Güncelleme Tarihi:
Bursa'da bir kişi, bankadan kredi aldı ve teminat için tapusu kendi üzerine olan evini ipotek ettirdi. Borcun ödenmemesi üzerine bankanın icra takibi başlatmasının ardından bu kişinin eşi, ipotek edilen evin aile konutu olduğunu belirterek, ipoteğin kaldırılması talebiyle dava açtı.
Gemlik 1. Asliye Hukuk Mahkemesi, davayı reddetti. Yerel mahkeme kararında, ev sahibinin birden fazla taşınmazının olduğu, davalı bankanın söz konusu evin aile konutu olduğunu bildiğinin kanıtlanamadığı belirtildi.
Yargıtay 2. Hukuk Dairesi ise yerel mahkemenin kararını bozdu. Bozma kararında, Yargıtay Hukuk Genel Kurulu'nun bu konuda yeni bir uygulamaya geçtiği belirtildi.
Bu kapsamda, Türk Medeni Kanunu'nun 194. maddesinde, "Eşlerden biri, diğer eşin açık rızası bulunmadıkça, aile konutu ile ilgili kira sözleşmesini feshedemez, aile konutunu devredemez veya aile konutu üzerindeki hakları sınırlayamaz" denildiğine işaret edilen kararda, bu hükümle aile konutu şerhi konulmuş olmasa da eşlerin birlikte yaşadıkları konut üzerindeki fiil ehliyetlerinin sınırlandırıldığı vurgulandı.

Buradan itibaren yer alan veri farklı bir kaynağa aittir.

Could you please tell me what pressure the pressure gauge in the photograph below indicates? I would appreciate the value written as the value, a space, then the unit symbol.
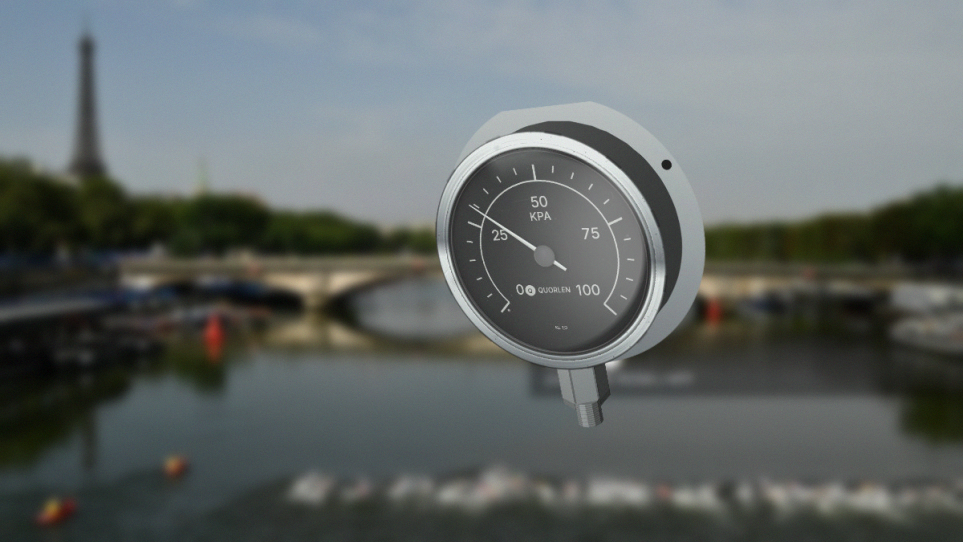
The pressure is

Sınırlandırmanın aile konutu şerhi konulduğu için değil, zaten var olduğu için getirildiği aktarılan kararda, "Bu sebeple tapuya aile konutu şerhi verilmese bile o konut aile konutu özelliği taşır. Zira dava konusu taşınmaz, şerh konulmasa dahi aile konutudur. Eş söyleyişle şerh konulduğu için aile konutu olmamakta, aksine aile konutu olduğu için şerh konulabilmektedir. Bu nedenle aile konutu şerhi konulduğunda, konulan şerh kurucu değil, açıklayıcı şerh özelliği taşımaktadır" tespitine yer verildi.
Söz konusu sınırlandırmanın emredici nitelik taşıdığı vurgulanan kararda, bu haktan önceden feragat edilemeyeceği, eşlerin anlaşmasıyla da ortadan kaldırılamayacağı ve açık rızanın ancak belirli işlem için verilebileceği ifade edildi.
"AİLE BİRLİĞİNİN KORUNMASI AMAÇLANIYOR"
Türk Medeni Kanunu'nda eşlerin birbirleri ve üçüncü kişilerle hukuki işlemlerinde özgürlük alanı tanındığı ancak bazı hukuksal işlemlerin diğer eşin rızasına bağlı olduğu kuralı getirilerek, aile birliğinin korunmasının amaçlandığı kaydedildi.
Kararda, şu değerlendirmelere yer verildi:
"Aile konutunun maliki olan eş, aile konutundaki yaşantıyı güçlüğe sokacak biçimde, aile konutunun ipotek edilmesi gibi 'tek başına' bir ayni hakla sınırlandıramaz. Bu sınırlandırma ancak diğer eşin açık rızası alınarak yapılabilir. Her ne kadar ipotek doğrudan doğruya aile konutundan faydalanma ve oturma hakkını engellemiyorsa da hak sahibi eşin kötü niyetli ve muvazaalı işlemleriyle aile konutunun elden çıkarılma tehlikesi nedeniyle ipotek işlemine diğer eşin açık rızası şarttır.
Yapılan soruşturma ve toplanan delillerden, dava konusu taşınmazın davacı ve eşinin aile konutu olduğu anlaşılmaktadır. Somut olayda, davalı eş dava konusu aile konutu üzerinde diğer davalı banka lehine ipotek tesis etmiş, davalı banka, bu işlem sırasında davacı kadının işleme açık izin verdiğini kesin olarak ispat edememiştir. Bu kurallar çerçevesinde eşin açık rızası alınmadan yapılan işlemin geçerli olduğunu kabul etmek imkansızdır."